> _Your objective_
Rewrite the records between the lines holding "collectors: J. N. Rose, A. Pachano & G. Rose" and "country: Philippines", inclusive, with "collector number" changed to "field number" and nothing else altered.

> _Stored records_
==============================
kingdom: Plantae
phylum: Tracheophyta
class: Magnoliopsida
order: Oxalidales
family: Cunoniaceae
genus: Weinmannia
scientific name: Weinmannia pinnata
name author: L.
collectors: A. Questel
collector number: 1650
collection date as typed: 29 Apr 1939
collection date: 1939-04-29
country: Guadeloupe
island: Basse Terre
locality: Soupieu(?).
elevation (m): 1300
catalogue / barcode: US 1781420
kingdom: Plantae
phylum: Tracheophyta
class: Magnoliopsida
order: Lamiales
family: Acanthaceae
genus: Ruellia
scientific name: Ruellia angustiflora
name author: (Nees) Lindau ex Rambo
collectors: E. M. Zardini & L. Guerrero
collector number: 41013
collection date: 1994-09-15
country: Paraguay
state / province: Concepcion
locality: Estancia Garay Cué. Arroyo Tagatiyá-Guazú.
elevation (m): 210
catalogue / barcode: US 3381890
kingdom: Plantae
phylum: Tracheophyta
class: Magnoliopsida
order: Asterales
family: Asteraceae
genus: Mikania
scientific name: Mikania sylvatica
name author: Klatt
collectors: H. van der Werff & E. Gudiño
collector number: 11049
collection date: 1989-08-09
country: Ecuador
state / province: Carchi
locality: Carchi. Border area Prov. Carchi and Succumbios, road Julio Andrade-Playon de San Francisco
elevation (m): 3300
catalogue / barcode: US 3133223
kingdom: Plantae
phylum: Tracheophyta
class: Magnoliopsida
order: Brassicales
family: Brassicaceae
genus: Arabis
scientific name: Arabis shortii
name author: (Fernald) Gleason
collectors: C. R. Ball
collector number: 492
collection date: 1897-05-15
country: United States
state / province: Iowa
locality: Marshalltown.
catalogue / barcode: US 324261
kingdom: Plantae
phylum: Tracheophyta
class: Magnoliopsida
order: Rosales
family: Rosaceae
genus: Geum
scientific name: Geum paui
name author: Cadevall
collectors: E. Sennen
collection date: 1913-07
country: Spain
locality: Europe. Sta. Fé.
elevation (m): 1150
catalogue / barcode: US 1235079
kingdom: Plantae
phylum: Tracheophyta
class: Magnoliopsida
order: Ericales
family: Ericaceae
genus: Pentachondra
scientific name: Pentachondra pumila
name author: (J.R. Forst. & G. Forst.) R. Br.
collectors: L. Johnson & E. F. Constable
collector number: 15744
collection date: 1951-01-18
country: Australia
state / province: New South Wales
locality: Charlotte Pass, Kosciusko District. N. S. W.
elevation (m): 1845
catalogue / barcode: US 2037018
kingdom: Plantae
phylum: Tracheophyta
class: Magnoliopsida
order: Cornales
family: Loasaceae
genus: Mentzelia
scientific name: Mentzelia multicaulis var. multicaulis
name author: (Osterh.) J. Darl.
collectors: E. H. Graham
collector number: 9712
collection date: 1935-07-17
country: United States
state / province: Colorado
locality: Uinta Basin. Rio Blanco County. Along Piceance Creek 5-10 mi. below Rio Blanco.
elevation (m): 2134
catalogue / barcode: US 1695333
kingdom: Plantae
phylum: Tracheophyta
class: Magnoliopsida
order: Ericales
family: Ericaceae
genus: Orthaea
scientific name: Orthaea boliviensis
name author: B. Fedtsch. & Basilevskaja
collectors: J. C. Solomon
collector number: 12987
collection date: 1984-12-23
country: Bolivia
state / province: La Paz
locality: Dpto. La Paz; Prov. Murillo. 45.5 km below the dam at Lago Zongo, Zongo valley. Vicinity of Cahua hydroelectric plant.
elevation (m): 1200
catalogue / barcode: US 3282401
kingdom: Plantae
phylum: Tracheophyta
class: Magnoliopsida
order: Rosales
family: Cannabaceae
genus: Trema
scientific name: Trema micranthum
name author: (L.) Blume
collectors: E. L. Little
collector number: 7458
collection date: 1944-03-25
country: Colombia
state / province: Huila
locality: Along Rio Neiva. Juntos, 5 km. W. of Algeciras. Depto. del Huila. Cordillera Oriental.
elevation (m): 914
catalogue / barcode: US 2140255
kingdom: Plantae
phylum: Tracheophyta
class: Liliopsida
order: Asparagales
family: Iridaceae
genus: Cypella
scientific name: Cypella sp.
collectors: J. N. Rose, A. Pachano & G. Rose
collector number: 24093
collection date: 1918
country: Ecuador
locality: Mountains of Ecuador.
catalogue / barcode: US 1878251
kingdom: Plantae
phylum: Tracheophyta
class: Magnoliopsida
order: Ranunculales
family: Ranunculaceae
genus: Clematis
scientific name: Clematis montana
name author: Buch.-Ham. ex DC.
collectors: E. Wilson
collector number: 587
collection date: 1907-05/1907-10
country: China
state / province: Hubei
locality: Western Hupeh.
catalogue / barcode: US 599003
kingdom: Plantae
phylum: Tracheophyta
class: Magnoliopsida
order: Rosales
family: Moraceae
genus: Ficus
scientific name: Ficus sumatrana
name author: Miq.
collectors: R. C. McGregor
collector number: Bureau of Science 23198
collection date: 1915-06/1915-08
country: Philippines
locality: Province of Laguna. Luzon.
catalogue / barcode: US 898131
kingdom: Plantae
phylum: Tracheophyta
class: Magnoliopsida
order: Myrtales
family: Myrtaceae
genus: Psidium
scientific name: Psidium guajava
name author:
==============================
> _Exercise answer_
collectors: J. N. Rose, A. Pachano & G. Rose
field number: 24093
collection date: 1918
country: Ecuador
locality: Mountains of Ecuador.
catalogue / barcode: US 1878251
kingdom: Plantae
phylum: Tracheophyta
class: Magnoliopsida
order: Ranunculales
family: Ranunculaceae
genus: Clematis
scientific name: Clematis montana
name author: Buch.-Ham. ex DC.
collectors: E. Wilson
field number: 587
collection date: 1907-05/1907-10
country: China
state / province: Hubei
locality: Western Hupeh.
catalogue / barcode: US 599003
kingdom: Plantae
phylum: Tracheophyta
class: Magnoliopsida
order: Rosales
family: Moraceae
genus: Ficus
scientific name: Ficus sumatrana
name author: Miq.
collectors: R. C. McGregor
field number: Bureau of Science 23198
collection date: 1915-06/1915-08
country: Philippines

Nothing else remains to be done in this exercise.